We block man-made drainage canals in Sebangau National Park by building dams made from sustainably-sourced materials and designed by peat hydrology experts. Dams are built on each canal, with large multiple-walled dams at the canal mouths and simpler dams at regular intervals along each canal. The dams slow the rate of dry-season drawdown; retaining water in the ecosystem, raising the water table and keeping the peat wet. Forest litterfall fills the canals in naturally, and the dams discourage people from entering the forest to remove timber and other forest products. We monitor the dammed canals regularly by measuring water flow and water tables, and checking and repairing dams as necessary. We have seen the rate of water discharge from the forest slow by 40-70% when compared to that of unblocked canals.
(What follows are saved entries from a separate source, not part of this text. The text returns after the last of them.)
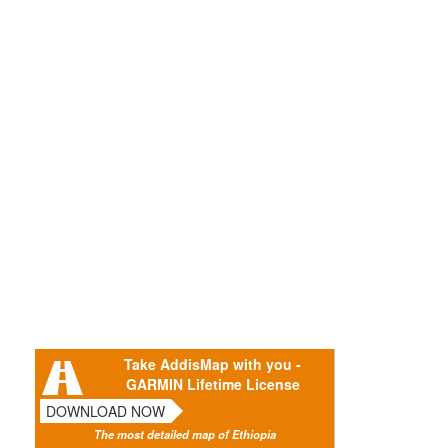
Take AddisMap with you -
GARMIN Lifetime License
DOWNLOAD NOW
The most detailed map of Ethiopia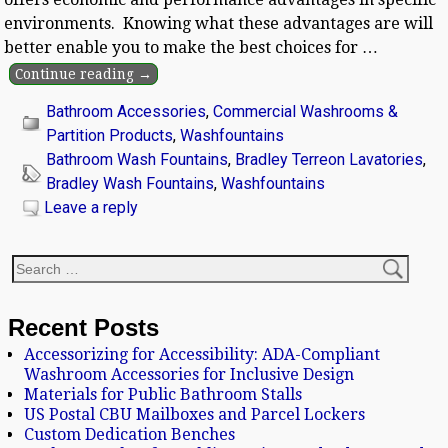
environments. Knowing what these advantages are will
better enable you to make the best choices for
…
Continue reading →
Bathroom Accessories
,
Commercial Washrooms &
Partition Products
,
Washfountains
Bathroom Wash Fountains
,
Bradley Terreon Lavatories
,
Bradley Wash Fountains
,
Washfountains
Leave a reply
Recent Posts
Accessorizing for Accessibility: ADA-Compliant
Washroom Accessories for Inclusive Design
Materials for Public Bathroom Stalls
US Postal CBU Mailboxes and Parcel Lockers
Custom Dedication Benches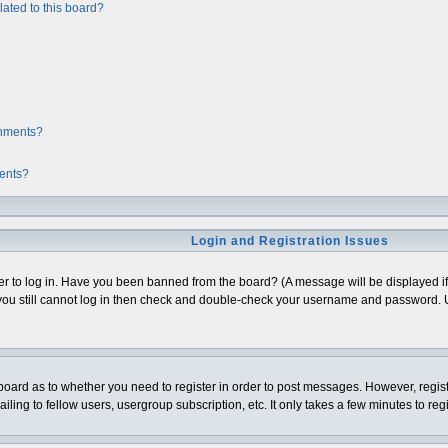
ated to this board?
chments?
ments?
Login and Registration Issues
er to log in. Have you been banned from the board? (A message will be displayed if 
ou still cannot log in then check and double-check your username and password. Usua
e board as to whether you need to register in order to post messages. However, regist
ing to fellow users, usergroup subscription, etc. It only takes a few minutes to re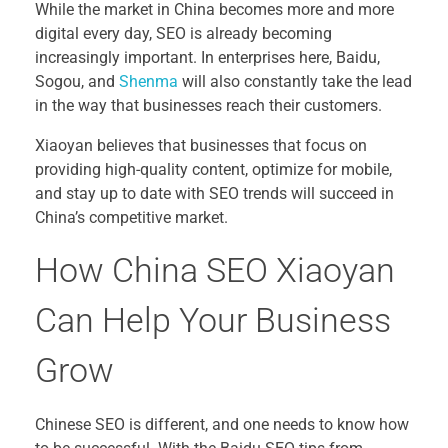
While the market in China becomes more and more
digital every day, SEO is already becoming
increasingly important. In enterprises here, Baidu,
Sogou, and
Shenma
will also constantly take the lead
in the way that businesses reach their customers.
Xiaoyan believes that businesses that focus on
providing high-quality content, optimize for mobile,
and stay up to date with SEO trends will succeed in
China’s competitive market.
How China SEO Xiaoyan
Can Help Your Business
Grow
Chinese SEO is different, and one needs to know how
Although habitat restoration is underway, the risk of forest fires remains high, and fully trained and equipped fire-fighting teams are essential to prevent further deforestation. We support four community fire-fighting teams in Sebangau Subdistrict and neighbouring villages to ensure each team is well-equipped and fully prepared in advance of fires. During the dry season the teams are on high alert to search for and extinguish fires, and the firefighters are frequently called into action. We are using thermal drones to improve fire detection capability, as finding and extinguishing fires in the shortest possible time after they start is critical. Our long-term objective is to develop a network of local fire-fighting groups that can support each other and use the network for accessing training and funding opportunities, share experiences, and create a permanent fire-fighting fund accessible for all groups when it is most needed.
Education & Raising Awareness
We deliver educational sessions to families, youth clubs, schools, village governance and special interest groups within local communities to raise awareness of the causes and impacts of fire, discuss alternative land clearance practices and better management of fire, and engage with stakeholders and policy-makers to develop long-term solutions. This is complemented by awareness-raising campaigns via local radio, TV and print, exhibitions, public events and social media.